_PROBLEM_:
Search the records below for the string "normal", and report each line that contains it.

________________

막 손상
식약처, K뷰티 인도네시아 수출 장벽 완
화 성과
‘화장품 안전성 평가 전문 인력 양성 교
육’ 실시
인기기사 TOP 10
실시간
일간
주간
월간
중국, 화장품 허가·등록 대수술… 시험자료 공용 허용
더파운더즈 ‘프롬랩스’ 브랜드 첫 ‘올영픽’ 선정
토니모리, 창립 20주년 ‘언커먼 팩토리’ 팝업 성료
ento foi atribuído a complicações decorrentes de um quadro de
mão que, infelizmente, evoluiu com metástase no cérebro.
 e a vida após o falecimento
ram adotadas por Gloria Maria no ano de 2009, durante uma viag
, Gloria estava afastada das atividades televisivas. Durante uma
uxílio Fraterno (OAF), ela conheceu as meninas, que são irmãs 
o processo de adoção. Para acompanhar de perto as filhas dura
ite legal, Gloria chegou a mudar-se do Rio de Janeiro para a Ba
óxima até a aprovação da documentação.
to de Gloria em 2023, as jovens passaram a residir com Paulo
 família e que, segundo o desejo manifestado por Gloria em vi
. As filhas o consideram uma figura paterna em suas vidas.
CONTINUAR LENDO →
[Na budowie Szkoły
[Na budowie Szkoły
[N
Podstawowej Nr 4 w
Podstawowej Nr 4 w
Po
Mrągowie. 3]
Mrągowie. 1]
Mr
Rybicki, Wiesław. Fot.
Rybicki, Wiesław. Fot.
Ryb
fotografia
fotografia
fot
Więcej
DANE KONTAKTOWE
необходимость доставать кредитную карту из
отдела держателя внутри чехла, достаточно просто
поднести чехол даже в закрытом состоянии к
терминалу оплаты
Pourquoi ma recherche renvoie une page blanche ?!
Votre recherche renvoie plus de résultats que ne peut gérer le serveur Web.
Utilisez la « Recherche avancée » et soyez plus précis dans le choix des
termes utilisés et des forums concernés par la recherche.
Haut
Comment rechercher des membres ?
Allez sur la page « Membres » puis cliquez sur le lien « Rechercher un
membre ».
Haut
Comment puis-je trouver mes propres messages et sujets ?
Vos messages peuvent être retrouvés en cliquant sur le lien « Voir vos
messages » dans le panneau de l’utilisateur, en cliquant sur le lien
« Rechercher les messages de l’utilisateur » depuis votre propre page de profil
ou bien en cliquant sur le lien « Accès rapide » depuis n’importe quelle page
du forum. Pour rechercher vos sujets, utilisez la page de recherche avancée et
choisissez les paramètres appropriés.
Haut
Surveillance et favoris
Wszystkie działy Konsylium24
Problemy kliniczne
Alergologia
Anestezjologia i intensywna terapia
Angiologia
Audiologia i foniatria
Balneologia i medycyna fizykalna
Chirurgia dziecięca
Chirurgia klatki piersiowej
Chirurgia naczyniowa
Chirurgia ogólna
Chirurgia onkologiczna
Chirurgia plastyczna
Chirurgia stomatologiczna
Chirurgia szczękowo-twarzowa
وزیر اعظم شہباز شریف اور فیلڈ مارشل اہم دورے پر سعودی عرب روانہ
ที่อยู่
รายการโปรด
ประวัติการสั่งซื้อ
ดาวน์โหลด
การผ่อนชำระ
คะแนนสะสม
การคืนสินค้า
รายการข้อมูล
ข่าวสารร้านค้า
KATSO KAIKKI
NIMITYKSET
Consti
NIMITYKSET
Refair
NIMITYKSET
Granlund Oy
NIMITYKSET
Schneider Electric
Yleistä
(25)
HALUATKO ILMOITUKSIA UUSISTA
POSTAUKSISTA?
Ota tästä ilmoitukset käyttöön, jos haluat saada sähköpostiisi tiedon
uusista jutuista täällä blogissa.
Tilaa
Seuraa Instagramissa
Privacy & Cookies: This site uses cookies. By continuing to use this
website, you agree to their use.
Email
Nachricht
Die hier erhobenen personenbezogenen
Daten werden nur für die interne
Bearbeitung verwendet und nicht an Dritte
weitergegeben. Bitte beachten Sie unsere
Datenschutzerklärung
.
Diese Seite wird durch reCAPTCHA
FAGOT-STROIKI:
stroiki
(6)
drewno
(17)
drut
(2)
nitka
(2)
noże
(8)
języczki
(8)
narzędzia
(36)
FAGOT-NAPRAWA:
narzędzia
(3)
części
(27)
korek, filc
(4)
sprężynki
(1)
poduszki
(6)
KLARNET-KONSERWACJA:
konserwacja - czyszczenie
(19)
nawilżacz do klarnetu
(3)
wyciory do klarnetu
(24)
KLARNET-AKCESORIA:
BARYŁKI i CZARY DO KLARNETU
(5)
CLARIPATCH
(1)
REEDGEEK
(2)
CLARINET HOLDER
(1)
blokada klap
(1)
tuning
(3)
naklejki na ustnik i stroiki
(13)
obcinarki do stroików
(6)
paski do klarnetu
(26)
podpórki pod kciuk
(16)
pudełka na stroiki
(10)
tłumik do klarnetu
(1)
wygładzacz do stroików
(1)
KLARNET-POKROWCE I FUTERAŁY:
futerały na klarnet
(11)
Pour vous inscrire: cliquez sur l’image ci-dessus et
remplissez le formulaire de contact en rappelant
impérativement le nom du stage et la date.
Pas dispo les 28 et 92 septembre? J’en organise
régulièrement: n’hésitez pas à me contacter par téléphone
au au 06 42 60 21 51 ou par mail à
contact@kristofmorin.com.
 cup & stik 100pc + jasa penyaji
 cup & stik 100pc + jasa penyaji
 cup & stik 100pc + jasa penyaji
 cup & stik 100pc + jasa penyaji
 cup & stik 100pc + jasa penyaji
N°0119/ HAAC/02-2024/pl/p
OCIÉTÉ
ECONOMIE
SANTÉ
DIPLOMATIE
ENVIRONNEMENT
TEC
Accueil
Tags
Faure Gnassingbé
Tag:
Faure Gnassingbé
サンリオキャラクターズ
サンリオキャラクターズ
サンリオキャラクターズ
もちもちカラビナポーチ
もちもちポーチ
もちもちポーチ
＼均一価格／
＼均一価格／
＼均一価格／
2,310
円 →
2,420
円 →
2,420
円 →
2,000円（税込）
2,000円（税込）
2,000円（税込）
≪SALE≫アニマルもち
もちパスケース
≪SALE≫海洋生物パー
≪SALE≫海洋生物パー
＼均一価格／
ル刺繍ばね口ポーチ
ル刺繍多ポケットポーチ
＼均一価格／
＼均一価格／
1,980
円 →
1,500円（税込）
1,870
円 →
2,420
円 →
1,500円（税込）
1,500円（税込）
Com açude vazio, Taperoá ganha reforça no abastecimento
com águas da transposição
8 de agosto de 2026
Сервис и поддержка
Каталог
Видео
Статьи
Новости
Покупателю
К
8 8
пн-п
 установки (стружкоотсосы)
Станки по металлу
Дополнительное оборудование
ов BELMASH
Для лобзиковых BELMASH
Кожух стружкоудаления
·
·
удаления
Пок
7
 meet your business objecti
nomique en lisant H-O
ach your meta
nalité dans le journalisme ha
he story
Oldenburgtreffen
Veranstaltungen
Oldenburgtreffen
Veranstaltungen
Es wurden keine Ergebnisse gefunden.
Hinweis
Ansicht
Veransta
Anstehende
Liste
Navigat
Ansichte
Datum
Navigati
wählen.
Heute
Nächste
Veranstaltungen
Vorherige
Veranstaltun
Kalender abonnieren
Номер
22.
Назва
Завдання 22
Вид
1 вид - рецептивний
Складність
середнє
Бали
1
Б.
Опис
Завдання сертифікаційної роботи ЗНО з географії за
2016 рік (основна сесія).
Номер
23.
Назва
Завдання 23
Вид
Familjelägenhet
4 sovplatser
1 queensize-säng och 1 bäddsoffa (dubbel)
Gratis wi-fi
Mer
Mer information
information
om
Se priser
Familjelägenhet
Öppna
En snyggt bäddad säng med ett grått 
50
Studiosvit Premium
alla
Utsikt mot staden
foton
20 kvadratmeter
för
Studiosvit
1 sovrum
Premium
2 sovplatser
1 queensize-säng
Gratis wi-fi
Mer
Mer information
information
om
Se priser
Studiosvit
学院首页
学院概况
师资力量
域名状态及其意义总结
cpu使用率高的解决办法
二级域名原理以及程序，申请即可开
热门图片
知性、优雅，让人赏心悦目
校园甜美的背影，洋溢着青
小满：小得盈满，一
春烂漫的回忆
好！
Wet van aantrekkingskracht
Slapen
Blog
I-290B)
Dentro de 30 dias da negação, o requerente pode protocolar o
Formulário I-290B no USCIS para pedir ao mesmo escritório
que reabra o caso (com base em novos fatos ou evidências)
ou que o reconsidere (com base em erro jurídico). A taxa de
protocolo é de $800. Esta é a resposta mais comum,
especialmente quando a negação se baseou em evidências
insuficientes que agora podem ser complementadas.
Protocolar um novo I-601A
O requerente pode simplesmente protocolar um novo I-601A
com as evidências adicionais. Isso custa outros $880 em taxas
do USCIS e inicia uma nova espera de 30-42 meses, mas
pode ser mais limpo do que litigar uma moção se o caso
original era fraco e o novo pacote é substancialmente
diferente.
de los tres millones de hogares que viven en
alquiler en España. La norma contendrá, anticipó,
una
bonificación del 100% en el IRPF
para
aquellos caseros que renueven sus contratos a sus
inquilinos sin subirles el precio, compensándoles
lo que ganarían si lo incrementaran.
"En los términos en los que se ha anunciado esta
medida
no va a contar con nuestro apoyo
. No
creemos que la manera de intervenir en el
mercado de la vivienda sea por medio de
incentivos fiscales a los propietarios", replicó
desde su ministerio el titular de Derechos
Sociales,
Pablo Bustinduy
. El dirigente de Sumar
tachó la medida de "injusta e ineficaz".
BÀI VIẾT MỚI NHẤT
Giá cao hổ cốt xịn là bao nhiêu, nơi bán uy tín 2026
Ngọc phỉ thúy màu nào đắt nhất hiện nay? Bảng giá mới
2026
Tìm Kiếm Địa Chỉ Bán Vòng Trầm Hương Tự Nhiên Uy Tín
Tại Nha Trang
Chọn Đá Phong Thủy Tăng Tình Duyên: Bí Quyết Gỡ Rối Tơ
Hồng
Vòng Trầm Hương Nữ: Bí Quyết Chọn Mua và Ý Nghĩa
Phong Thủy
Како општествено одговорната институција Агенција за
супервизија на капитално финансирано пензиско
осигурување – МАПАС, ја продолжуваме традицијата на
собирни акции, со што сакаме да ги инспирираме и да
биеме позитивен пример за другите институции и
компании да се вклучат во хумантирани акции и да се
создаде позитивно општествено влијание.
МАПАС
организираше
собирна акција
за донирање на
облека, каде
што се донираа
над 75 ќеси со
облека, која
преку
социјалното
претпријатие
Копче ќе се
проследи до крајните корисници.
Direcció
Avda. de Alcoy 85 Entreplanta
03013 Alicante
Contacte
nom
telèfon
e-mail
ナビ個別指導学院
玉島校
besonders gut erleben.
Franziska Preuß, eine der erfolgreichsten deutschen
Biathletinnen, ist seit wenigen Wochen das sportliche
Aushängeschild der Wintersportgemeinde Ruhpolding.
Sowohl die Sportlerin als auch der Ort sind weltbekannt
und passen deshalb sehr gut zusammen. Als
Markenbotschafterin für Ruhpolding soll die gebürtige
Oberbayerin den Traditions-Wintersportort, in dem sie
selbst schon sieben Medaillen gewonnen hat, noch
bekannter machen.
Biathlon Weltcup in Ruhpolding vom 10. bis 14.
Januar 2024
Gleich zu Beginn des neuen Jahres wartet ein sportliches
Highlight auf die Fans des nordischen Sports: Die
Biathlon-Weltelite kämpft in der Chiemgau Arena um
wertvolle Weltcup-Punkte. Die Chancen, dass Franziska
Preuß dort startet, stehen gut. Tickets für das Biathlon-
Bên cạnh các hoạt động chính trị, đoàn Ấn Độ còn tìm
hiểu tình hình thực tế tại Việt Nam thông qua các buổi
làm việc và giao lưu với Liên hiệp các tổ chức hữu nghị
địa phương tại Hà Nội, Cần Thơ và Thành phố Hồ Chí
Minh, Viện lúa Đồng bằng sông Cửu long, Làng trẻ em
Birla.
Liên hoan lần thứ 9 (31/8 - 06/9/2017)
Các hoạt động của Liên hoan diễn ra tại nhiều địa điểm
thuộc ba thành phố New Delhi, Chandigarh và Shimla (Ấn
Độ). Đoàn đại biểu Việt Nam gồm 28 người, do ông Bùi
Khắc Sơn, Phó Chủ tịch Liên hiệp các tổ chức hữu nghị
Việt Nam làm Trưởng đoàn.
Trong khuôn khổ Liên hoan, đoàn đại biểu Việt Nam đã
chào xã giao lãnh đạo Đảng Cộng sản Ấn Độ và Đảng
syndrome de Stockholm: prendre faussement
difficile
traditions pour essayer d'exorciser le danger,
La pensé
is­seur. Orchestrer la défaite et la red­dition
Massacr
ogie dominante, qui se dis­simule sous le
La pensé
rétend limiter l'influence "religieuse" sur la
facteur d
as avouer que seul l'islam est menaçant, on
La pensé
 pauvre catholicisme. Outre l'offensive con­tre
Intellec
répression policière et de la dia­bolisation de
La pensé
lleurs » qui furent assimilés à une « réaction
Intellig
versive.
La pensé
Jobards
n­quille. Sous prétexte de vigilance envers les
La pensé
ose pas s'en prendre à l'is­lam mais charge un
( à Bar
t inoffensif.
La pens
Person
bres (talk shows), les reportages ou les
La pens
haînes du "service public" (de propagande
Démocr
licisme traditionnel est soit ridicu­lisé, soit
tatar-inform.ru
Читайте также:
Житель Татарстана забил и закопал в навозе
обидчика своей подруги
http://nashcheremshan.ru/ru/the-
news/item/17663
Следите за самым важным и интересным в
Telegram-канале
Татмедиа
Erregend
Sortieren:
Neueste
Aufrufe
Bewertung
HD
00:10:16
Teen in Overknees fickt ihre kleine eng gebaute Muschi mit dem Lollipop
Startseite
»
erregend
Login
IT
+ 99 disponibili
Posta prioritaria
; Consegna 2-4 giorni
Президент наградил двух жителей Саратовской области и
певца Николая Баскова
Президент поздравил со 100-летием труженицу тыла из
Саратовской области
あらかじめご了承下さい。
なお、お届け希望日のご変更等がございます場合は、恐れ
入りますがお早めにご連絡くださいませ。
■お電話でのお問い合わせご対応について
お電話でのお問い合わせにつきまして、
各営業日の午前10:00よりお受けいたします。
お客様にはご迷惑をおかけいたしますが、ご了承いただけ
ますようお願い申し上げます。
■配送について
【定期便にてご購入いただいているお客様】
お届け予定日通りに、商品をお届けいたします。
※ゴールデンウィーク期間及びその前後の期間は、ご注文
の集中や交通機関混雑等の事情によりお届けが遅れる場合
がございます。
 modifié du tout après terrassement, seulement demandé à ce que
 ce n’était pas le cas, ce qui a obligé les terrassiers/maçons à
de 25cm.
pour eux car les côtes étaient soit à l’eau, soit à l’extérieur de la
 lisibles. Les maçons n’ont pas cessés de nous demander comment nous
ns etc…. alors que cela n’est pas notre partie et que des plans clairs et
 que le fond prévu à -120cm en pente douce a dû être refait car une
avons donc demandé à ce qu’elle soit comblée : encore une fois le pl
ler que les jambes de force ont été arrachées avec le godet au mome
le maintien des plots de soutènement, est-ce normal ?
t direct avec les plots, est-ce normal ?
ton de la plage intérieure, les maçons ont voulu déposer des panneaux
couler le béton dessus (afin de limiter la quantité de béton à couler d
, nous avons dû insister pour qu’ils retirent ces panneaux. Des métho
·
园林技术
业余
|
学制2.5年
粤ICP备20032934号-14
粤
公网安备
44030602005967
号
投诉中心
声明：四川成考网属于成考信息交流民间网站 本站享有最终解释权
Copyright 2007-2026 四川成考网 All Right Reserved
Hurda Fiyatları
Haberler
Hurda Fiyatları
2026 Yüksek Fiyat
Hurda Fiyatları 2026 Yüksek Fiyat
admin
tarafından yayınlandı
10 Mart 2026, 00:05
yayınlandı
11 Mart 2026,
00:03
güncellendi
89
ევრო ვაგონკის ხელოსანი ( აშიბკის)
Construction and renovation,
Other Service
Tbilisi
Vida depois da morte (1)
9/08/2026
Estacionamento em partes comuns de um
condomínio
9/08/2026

________________

_YOUR SOLUTION_:
le maintien des plots de soutènement, est-ce normal ?
t direct avec les plots, est-ce normal ?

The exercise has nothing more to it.